I spend a lot on supplements for a 16 year old, but nowhere near what I spend on food. So, comparitively, even Surge isn’t really expensive. It’s only because you tend to buy in bulk.
To answer your question:
For the 2006-2007 school year, I bought 5 tubs of Surge and 1 tub of creatine. Not sure what that was, but a bit over $150. I’ve some creatine left over but the Surge has been gone for the past 2 weeks.
This summer, I’ll be a rich little bastard and it looks like I’ll do something like this for the 2007-2008 year
6 Surge tubs
1 creatine
lots of ZMA
and possibly REZ-V
and maybe whey powder/protein bars
This won’t be all at once, but either way, not a big deal compared to food costs.
5 lbs of protein powder lasts about 2.5 weeks, and I tend to buy in bulk ~20lbs at a time. Thats around $190 for ~3 months of powder (hopefully lol). Creatine lasts a heckuva long time for me, the last time I bought a tub was in Nov. and I still have a good bit left. Surge is the one product I really abuse, and a tub lasts about 2 weeks for me.
It varies per month. I recently started using BCAAs, so that ups it considerably.
If cornered, I would say $175 a month.
I won’t give % of income, but I will say this: If I made more money, I would not spend more on supplements. If I made less money, then I would spend less.
[quote]blake2616 wrote:
Yeah, I know supps can get expensive. Especially to those of us that are hardcore. I’ve spent my fair share on supps.
But, I was wondering how much everyone else spends on supps. Per year/month/week … day, whatever.
I’m doing a report for economics. And I was told to get as many first hand accounts as possible.

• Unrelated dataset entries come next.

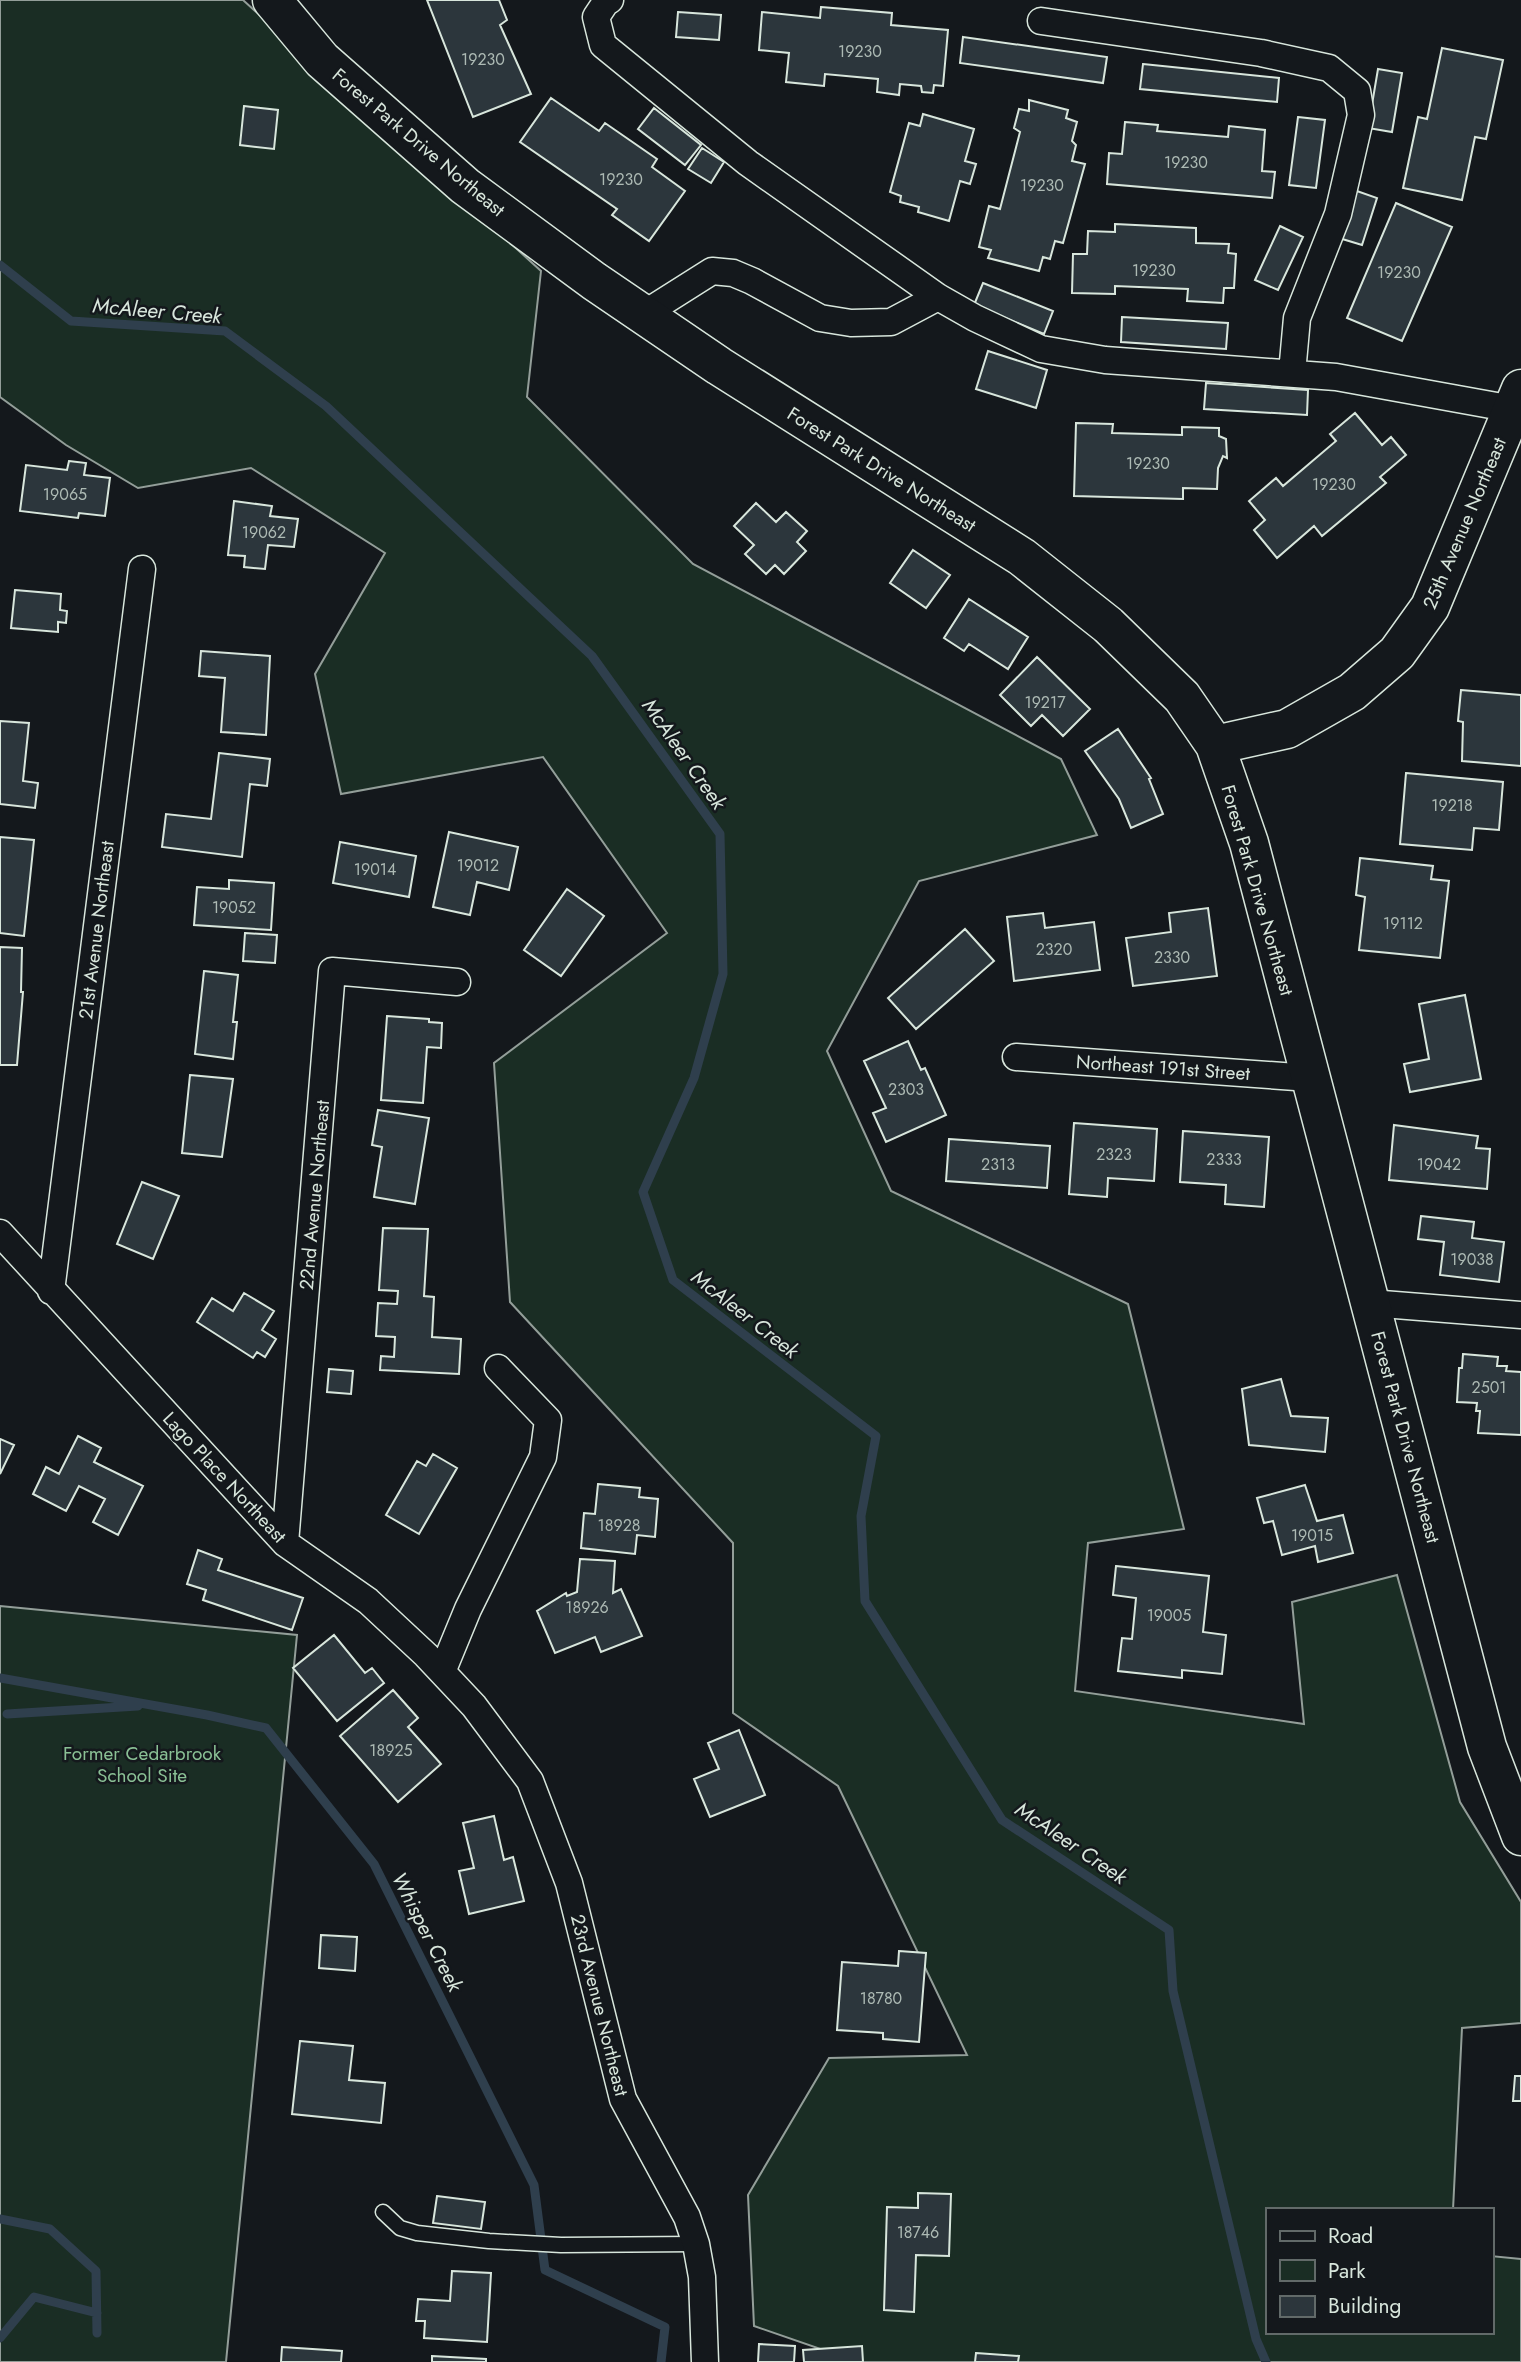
<svg xmlns="http://www.w3.org/2000/svg" width="1521" height="2362" font-family="Jost,sans-serif">
<style>
.green{fill:#1a2d24;stroke:#939e99;stroke-width:2}
.lines{fill:none;stroke-linecap:round;stroke-linejoin:round}
.stream{stroke:#2f3f4d;stroke-width:9}
.building{fill:#2c363c;stroke:#d8e6dc;stroke-width:2}
.lane-casing{stroke:#d8e6dc;stroke-width:17}
.street-casing{stroke:#d8e6dc;stroke-width:29}
.secondary-casing{stroke:#d8e6dc;stroke-width:41}
.lane{stroke:#14181c;stroke-width:14}
.street{stroke:#14181c;stroke-width:26}
.secondary{stroke:#14181c;stroke-width:38}
.labels{text-anchor:middle;stroke-width:5;stroke-linejoin:round;paint-order:stroke}
.number-label{font-size:16px;fill:#adbab4}
.street-label{font-size:19px;fill:#d8e6dc;stroke:#14181c}
.park-label{font-size:19px;fill:#8ac095;stroke:#14181c}
.water-label{font-size:21px;font-style:italic;fill:#d8e6dc;stroke:#14181c}
</style>
<rect width="100%" height="100%" fill="#14181c"/>
<path class="green" d="M 0,0 L 243,0 L 541,271 L 527,397 L 693,564 L 1061,759 L 1097,835 L 919,881 L 827,1051 L 891,1191 L 1128,1304 L 1184,1529 L 1088,1543 L 1075,1691 L 1304,1724 L 1292,1602 L 1397,1575 L 1460,1802 L 1521,1902 L 1521,2023 L 1462,2028 L 1453,2210 L 1267,2210 L 1267,2332 L 1491,2332 L 1491,2256 L 1521,2259 L 1521,2362 L 858,2362 L 754,2326 L 748,2195 L 829,2058 L 967,2055 L 838,1786 L 733,1713 L 733,1543 L 510,1302 L 494,1063 L 667,933 L 543,757 L 341,794 L 315,674 L 385,553 L 251,468 L 138,488 L 66,445 L 0,397 Z
M 0,1606 L 297,1635 L 226,2362 L 0,2362 Z"/>
<g class="lines">
<path class="stream" d="M 0,265 L 71,321 L 225,331 L 326,406 L 592,656 L 720,834 L 723,974 L 694,1078 L 643,1192 L 673,1280 L 876,1436 L 861,1516 L 865,1601 L 1002,1820 L 1169,1930 L 1173,1991 L 1256,2339 L 1266,2362
M 0,1678 L 207,1715 L 266,1728 L 374,1864 L 534,2185 L 545,2270 L 665,2327 L 661,2362
M 7,1714 L 138,1706
M 0,2219 L 50,2229 L 96,2271 L 97,2333
M 0,2338 L 34,2297 L 97,2313"/>
</g>
<path class="building" d="M 427,0 L 499,0 L 507,20 L 500,25 L 531,94 L 473,117 Z
M 821,7 L 892,13 L 891,25 L 948,30 L 943,86 L 934,85 L 933,93 L 922,92 L 921,86 L 900,84 L 899,95 L 877,92 L 878,79 L 825,74 L 824,86 L 786,82 L 789,53 L 759,50 L 762,12 L 820,18 Z
M 678,12 L 721,15 L 719,40 L 676,37 Z
M 963,37 L 1107,57 L 1103,83 L 960,63 Z
M 1442,48 L 1503,60 L 1486,139 L 1475,137 L 1462,200 L 1403,188 L 1418,117 L 1427,119 Z
M 1143,64 L 1279,78 L 1277,102 L 1140,89 Z
M 1378,69 L 1402,73 L 1392,132 L 1368,128 Z
M 551,98 L 599,131 L 605,123 L 657,159 L 652,167 L 685,191 L 649,241 L 612,215 L 617,209 L 520,142 Z
M 1029,100 L 1068,110 L 1066,118 L 1077,122 L 1072,141 L 1076,145 L 1072,161 L 1085,164 L 1063,243 L 1055,241 L 1050,259 L 1043,257 L 1039,271 L 988,258 L 991,250 L 979,247 L 989,206 L 1000,209 L 1020,132 L 1014,128 L 1019,109 L 1029,111 Z
M 244,106 L 278,110 L 274,149 L 240,145 Z
M 654,108 L 701,145 L 685,165 L 638,129 Z
M 923,114 L 974,129 L 965,161 L 976,164 L 970,184 L 960,181 L 949,221 L 918,212 L 919,207 L 900,202 L 901,196 L 890,192 L 909,123 L 920,126 Z
M 1298,117 L 1325,120 L 1316,188 L 1289,185 Z
M 1125,122 L 1158,125 L 1157,131 L 1228,137 L 1229,126 L 1265,130 L 1262,171 L 1275,172 L 1272,198 L 1107,184 L 1109,153 L 1122,154 Z
M 702,148 L 724,162 L 711,183 L 688,169 Z
M 1354,190 L 1377,198 L 1362,245 L 1339,238 Z
M 1396,203 L 1452,227 L 1402,341 L 1347,318 Z
M 1115,224 L 1196,228 L 1196,243 L 1229,244 L 1228,253 L 1236,254 L 1234,288 L 1224,288 L 1223,303 L 1187,301 L 1188,289 L 1115,286 L 1115,294 L 1072,293 L 1073,254 L 1087,254 L 1088,231 L 1115,232 Z
M 1280,226 L 1303,237 L 1278,290 L 1255,280 Z
M 983,283 L 1053,311 L 1044,334 L 974,305 Z
M 1122,317 L 1228,323 L 1226,349 L 1121,342 Z
M 988,351 L 1047,370 L 1036,408 L 976,389 Z
M 1206,383 L 1308,390 L 1307,415 L 1204,409 Z
M 1355,413 L 1382,445 L 1391,437 L 1406,455 L 1380,477 L 1386,483 L 1322,536 L 1314,526 L 1277,558 L 1254,530 L 1265,520 L 1249,501 L 1276,478 L 1283,486 L 1336,441 L 1330,434 Z
M 1076,423 L 1113,424 L 1112,433 L 1182,435 L 1182,427 L 1219,428 L 1219,436 L 1226,439 L 1227,458 L 1223,456 L 1218,468 L 1217,489 L 1183,488 L 1183,499 L 1074,496 Z
M 69,461 L 86,463 L 84,475 L 110,478 L 105,516 L 79,513 L 78,518 L 20,511 L 26,465 L 67,470 Z
M 234,501 L 272,506 L 270,516 L 298,519 L 294,547 L 268,545 L 265,569 L 244,567 L 245,556 L 228,555 Z
M 756,503 L 776,522 L 786,512 L 807,531 L 797,542 L 806,551 L 784,574 L 775,565 L 766,574 L 745,554 L 754,545 L 734,526 Z
M 913,550 L 950,575 L 926,608 L 890,583 Z
M 15,590 L 61,594 L 60,610 L 67,611 L 66,623 L 58,622 L 58,632 L 11,628 Z
M 969,599 L 1028,637 L 1008,669 L 969,644 L 964,651 L 944,638 Z
M 201,651 L 270,656 L 266,735 L 221,732 L 225,678 L 199,676 Z
M 1037,657 L 1090,709 L 1063,736 L 1042,715 L 1031,726 L 1000,695 Z
M 1461,690 L 1521,695 L 1521,766 L 1462,761 L 1463,722 L 1458,721 Z
M 0,721 L 29,723 L 23,781 L 38,783 L 35,808 L 0,804 Z
M 1118,729 L 1151,778 L 1149,779 L 1163,814 L 1131,828 L 1119,799 L 1085,751 Z
M 219,753 L 270,759 L 267,786 L 250,784 L 242,857 L 162,847 L 166,814 L 211,819 Z
M 1406,773 L 1503,782 L 1499,830 L 1474,828 L 1472,850 L 1400,844 Z
M 449,832 L 518,847 L 509,890 L 477,882 L 470,915 L 433,907 Z
M 0,837 L 34,840 L 24,936 L 0,933 Z
M 340,842 L 416,856 L 409,897 L 333,883 Z
M 1360,858 L 1433,866 L 1431,879 L 1449,881 L 1440,958 L 1359,950 L 1365,897 L 1356,895 Z
M 229,880 L 274,883 L 271,930 L 194,925 L 197,887 L 229,889 Z
M 567,889 L 604,916 L 561,976 L 524,950 Z
M 1208,908 L 1217,976 L 1133,986 L 1126,938 L 1171,932 L 1169,913 Z
M 1043,913 L 1045,928 L 1094,922 L 1100,970 L 1014,981 L 1007,917 Z
M 965,929 L 994,961 L 916,1029 L 888,998 Z
M 245,933 L 277,935 L 275,963 L 243,961 Z
M 0,947 L 22,948 L 21,992 L 23,992 L 17,1065 L 0,1065 Z
M 204,971 L 238,975 L 233,1022 L 237,1022 L 233,1059 L 195,1054 Z
M 1465,995 L 1481,1079 L 1410,1092 L 1404,1064 L 1429,1059 L 1419,1004 Z
M 387,1016 L 429,1019 L 429,1022 L 442,1023 L 441,1048 L 427,1047 L 423,1103 L 381,1100 Z
M 908,1041 L 921,1070 L 925,1068 L 946,1115 L 886,1142 L 873,1113 L 886,1108 L 864,1061 Z
M 190,1075 L 233,1079 L 222,1157 L 182,1153 Z
M 378,1110 L 429,1118 L 415,1204 L 374,1197 L 382,1147 L 372,1145 Z
M 1074,1123 L 1157,1129 L 1154,1181 L 1108,1178 L 1107,1197 L 1069,1194 Z
M 1394,1125 L 1478,1136 L 1476,1148 L 1490,1149 L 1487,1189 L 1389,1180 Z
M 1183,1131 L 1269,1137 L 1264,1207 L 1225,1204 L 1226,1185 L 1180,1182 Z
M 949,1139 L 1050,1146 L 1047,1188 L 946,1181 Z
M 142,1182 L 179,1196 L 153,1259 L 117,1244 Z
M 1421,1216 L 1474,1222 L 1472,1238 L 1504,1242 L 1499,1282 L 1440,1275 L 1444,1242 L 1418,1239 Z
M 383,1228 L 428,1229 L 424,1296 L 434,1297 L 432,1337 L 461,1339 L 459,1374 L 380,1370 L 381,1356 L 394,1357 L 395,1337 L 376,1336 L 378,1303 L 397,1304 L 398,1291 L 379,1290 Z
M 244,1293 L 274,1311 L 262,1330 L 276,1339 L 265,1357 L 257,1352 L 253,1358 L 197,1322 L 212,1298 L 233,1311 Z
M 1463,1354 L 1498,1357 L 1497,1366 L 1507,1366 L 1506,1371 L 1521,1372 L 1521,1435 L 1478,1433 L 1480,1411 L 1476,1411 L 1477,1403 L 1457,1402 L 1459,1368 L 1462,1368 Z
M 329,1369 L 353,1371 L 351,1394 L 327,1392 Z
M 1281,1379 L 1291,1416 L 1328,1418 L 1325,1452 L 1249,1445 L 1242,1389 Z
M 78,1436 L 101,1448 L 94,1462 L 143,1486 L 118,1535 L 93,1522 L 105,1499 L 79,1486 L 66,1511 L 33,1494 L 46,1467 L 59,1474 Z
M 0,1439 L 14,1445 L 0,1474 Z
M 433,1454 L 457,1468 L 419,1534 L 386,1515 L 417,1461 L 426,1466 Z
M 598,1484 L 640,1488 L 639,1497 L 658,1499 L 655,1537 L 637,1535 L 635,1554 L 581,1548 L 584,1513 L 595,1514 Z
M 1305,1485 L 1317,1521 L 1343,1515 L 1353,1553 L 1318,1562 L 1315,1546 L 1282,1555 L 1273,1521 L 1264,1523 L 1257,1498 Z
M 198,1550 L 222,1559 L 218,1570 L 303,1598 L 292,1630 L 203,1600 L 206,1590 L 187,1584 Z
M 580,1559 L 615,1561 L 613,1593 L 621,1589 L 642,1636 L 601,1652 L 595,1637 L 555,1653 L 537,1611 L 566,1593 L 567,1596 L 577,1592 Z
M 1116,1566 L 1209,1576 L 1203,1632 L 1226,1635 L 1222,1674 L 1182,1670 L 1182,1678 L 1118,1671 L 1122,1638 L 1132,1639 L 1136,1598 L 1113,1595 Z
M 334,1635 L 365,1673 L 372,1668 L 384,1683 L 337,1721 L 293,1668 Z
M 393,1690 L 418,1718 L 408,1727 L 441,1764 L 398,1802 L 340,1736 Z
M 739,1730 L 765,1795 L 710,1817 L 694,1779 L 719,1769 L 708,1743 Z
M 494,1816 L 504,1860 L 513,1857 L 524,1901 L 469,1914 L 459,1871 L 474,1868 L 463,1823 Z
M 321,1935 L 357,1937 L 355,1971 L 319,1968 Z
M 899,1951 L 926,1953 L 919,2042 L 883,2039 L 883,2033 L 837,2030 L 842,1962 L 898,1966 Z
M 300,2041 L 353,2046 L 349,2080 L 385,2083 L 381,2123 L 292,2114 Z
M 1515,2076 L 1521,2076 L 1521,2101 L 1513,2101 Z
M 918,2193 L 951,2194 L 949,2256 L 916,2255 L 914,2312 L 884,2310 L 887,2207 L 918,2208 Z
M 437,2196 L 485,2202 L 481,2229 L 433,2223 Z
M 452,2271 L 491,2273 L 487,2342 L 424,2338 L 425,2321 L 416,2321 L 418,2299 L 450,2301 Z
M 759,2344 L 795,2346 L 794,2362 L 758,2362 Z
M 862,2346 L 863,2362 L 804,2362 L 803,2350 Z
M 282,2347 L 342,2351 L 341,2362 L 281,2362 Z
M 976,2353 L 1019,2356 L 1018,2362 L 975,2362 Z
M 432,2356 L 486,2359 L 486,2362 L 432,2362 Z"/>
<g class="lines">
<defs>
<path id="lane" d="M 383,2212 L 400,2228 L 417,2233 L 489,2241 L 561,2245 L 696,2244"/>
<path id="street" d="M 610,0 L 606,2 L 596,17 L 603,45 L 748,163 L 938,297 L 975,318 L 1041,349 L 1105,360 L 1336,377 L 1513,409
M 1041,21 L 1261,53 L 1329,68 L 1357,91 L 1361,115 L 1338,214 L 1297,318 L 1292,373
M 644,314 L 712,271 L 733,273 L 752,281 L 820,318 L 851,323 L 891,322 L 938,297
M 1016,1057 L 1310,1078
M 0,1233 L 285,1543 L 368,1601 L 426,1655 L 474,1706 L 530,1781 L 569,1883 L 623,2099 L 687,2217 L 696,2244 L 702,2277 L 705,2362
M 51,1291 L 142,569
M 1370,1303 L 1521,1315
M 285,1543 L 332,971 L 457,982
M 442,1672 L 468,1609 L 543,1457 L 548,1420 L 498,1368"/>
<path id="secondary" d="M 272,0 L 322,60 L 465,186 L 594,281 L 719,366 L 1022,557 L 1108,625 L 1182,697 L 1215,745 L 1249,843 L 1487,1747 L 1521,1836
M 1215,745 L 1287,729 L 1352,692 L 1397,653 L 1430,607 L 1521,389"/>
</defs>
<use href="#lane" class="lane-casing"/>
<use href="#street" class="street-casing"/>
<use href="#secondary" class="secondary-casing"/>
<use href="#lane" class="lane"/>
<use href="#street" class="street"/>
<use href="#secondary" class="secondary"/>
</g>
<g class="labels">
<g class="number-label">
<text x="860" y="57">19230</text>
<text x="483" y="65">19230</text>
<text x="1186" y="168">19230</text>
<text x="621" y="185">19230</text>
<text x="1042" y="191">19230</text>
<text x="1154" y="276">19230</text>
<text x="1399" y="278">19230</text>
<text x="1148" y="469">19230</text>
<text x="1334" y="490">19230</text>
<text x="65" y="500">19065</text>
<text x="264" y="538">19062</text>
<text x="1045" y="708">19217</text>
<text x="1452" y="811">19218</text>
<text x="478" y="871">19012</text>
<text x="375" y="875">19014</text>
<text x="234" y="913">19052</text>
<text x="1403" y="929">19112</text>
<text x="1054" y="955">2320</text>
<text x="1172" y="963">2330</text>
<text x="906" y="1095">2303</text>
<text x="1114" y="1160">2323</text>
<text x="1224" y="1165">2333</text>
<text x="998" y="1170">2313</text>
<text x="1439" y="1170">19042</text>
<text x="1472" y="1265">19038</text>
<text x="1489" y="1393">2501</text>
<text x="619" y="1531">18928</text>
<text x="1312" y="1541">19015</text>
<text x="587" y="1613">18926</text>
<text x="1169" y="1621">19005</text>
<text x="391" y="1756">18925</text>
<text x="881" y="2004">18780</text>
<text x="918" y="2238">18746</text>
</g>
<g class="street-label">
<text transform="translate(419 142) rotate(40)" y="7">Forest Park Drive Northeast</text>
<text transform="translate(882 469) rotate(32)" y="7">Forest Park Drive Northeast</text>
<text transform="translate(1464 523) rotate(-67)" y="7">25th Avenue Northeast</text>
<text transform="translate(1258 890) rotate(74)" y="7">Forest Park Drive Northeast</text>
<text transform="translate(96 930) rotate(-83)" y="7">21st Avenue Northeast</text>
<text transform="translate(1163 1067) rotate(4)" y="7">Northeast 191st Street</text>
<text transform="translate(314 1195) rotate(-85)" y="7">22nd Avenue Northeast</text>
<text transform="translate(1406 1437) rotate(75)" y="7">Forest Park Drive Northeast</text>
<text transform="translate(225 1477) rotate(47)" y="7">Lago Place Northeast</text>
<text transform="translate(600 2005) rotate(76)" y="7">23rd Avenue Northeast</text>
</g>
<g class="park-label">
<text x="142" y="1760">Former Cedarbrook<tspan x="142" dy="22">School Site</tspan></text>
</g>
<g class="water-label">
<text transform="translate(157 311) rotate(5)" y="7">McAleer Creek</text>
<text transform="translate(684 754) rotate(55)" y="7">McAleer Creek</text>
<text transform="translate(745 1314) rotate(38)" y="7">McAleer Creek</text>
<text transform="translate(1071 1843) rotate(34)" y="7">McAleer Creek</text>
<text transform="translate(427 1932) rotate(63)" y="7">Whisper Creek</text>
</g>
</g>
<rect x="1266" y="2208" width="228" height="126" fill="#14181c" stroke="#626a69" stroke-width="2"/>
<rect x="1280" y="2231" width="35" height="10" fill="#14181c" stroke="#626a69" stroke-width="2"/>
<text x="1328" y="2243" font-size="21" fill="#d8e6dc">Road</text>
<rect x="1280" y="2260" width="35" height="21" fill="#1a2d24" stroke="#626a69" stroke-width="2"/>
<text x="1328" y="2278" font-size="21" fill="#d8e6dc">Park</text>
<rect x="1280" y="2296" width="35" height="21" fill="#2c363c" stroke="#626a69" stroke-width="2"/>
<text x="1328" y="2313" font-size="21" fill="#d8e6dc">Building</text>
</svg>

Just to let you guys know: $90/two months (2 Low Carb Metabolic Drives, and 1 Surge) roughly 10% of my paycheck
And if you wouldn’t mind saying about how much, percent-wise, is that of your paycheck.
Thanks[/quote]
I personally don’t consider surge and Metabolic Drive supplements as they are real food with calories and everything, but I spend about 100 dollars per month on protein powder (10 lbs).
[quote]eengrms76 wrote:
SWR wrote:
eengrms76 wrote:
I spend roughly $250/month on everything above and beyond food. This would be just over 2% of my income.
Damn! You make over $12,000/month?
I hate you! I only make 1/4 of that.
Before taxes, insurance, 401K, etc. that is…
In my industry it’s middle of the road income.[/quote]
I was hoping that was a typo.
And my hate comes purely out of jealousy.
[quote]SWR wrote:
eengrms76 wrote:
SWR wrote:
eengrms76 wrote:
I spend roughly $250/month on everything above and beyond food. This would be just over 2% of my income.
Damn! You make over $12,000/month?
I hate you! I only make 1/4 of that.
Before taxes, insurance, 401K, etc. that is…
In my industry it’s middle of the road income.
I was hoping that was a typo.
And my hate comes purely out of jealousy. ;)[/quote]
I used to think it was high, but then I saw what my bosses were making. They make in a month what I make in a year. It’s all relative.
Also don’t be jealous. I work 70-80 hours a week and have to travel way too much. Not much time available for the kids or the gym. Hotel gyms suck. ALL of them. Unless you like cardio.
too much and that’s why im going with the newww plan. Have you guys heard of it? Eating lots of food, getting lots of sleep, working out a lot…all for a long time?
I must have been kidding myself when I believed a certain supplement etc would get me that physique I want. Granted it would help, but is it really worth spending all that money?
I have so many supplements at home now, and when im done with them…Ill be done with them…
Heres to healthy balanced meals, lots of milk, and consistency.
[quote]xvsanta42 wrote:
too much and that’s why im going with the newww plan. Have you guys heard of it? Eating lots of food, getting lots of sleep, working out a lot…all for a long time?[/quote]
Wow thanks for the sermon. You do realize this is a supplement company based website that is providing you all of this information, and without supplements you wouldn’t even be here? Kind of hypocritical aren’t we?
Yes. To some they are. If you can’t afford something it doesn’t make it worthless. Also- can’t you really say you don’t see any value in protein powder? or fish oil?
Sounds like you just aren’t working hard enough to benefit from them, or you just aren’t using them properly. It’s not ours, nor the supplement company’s fault for your failure.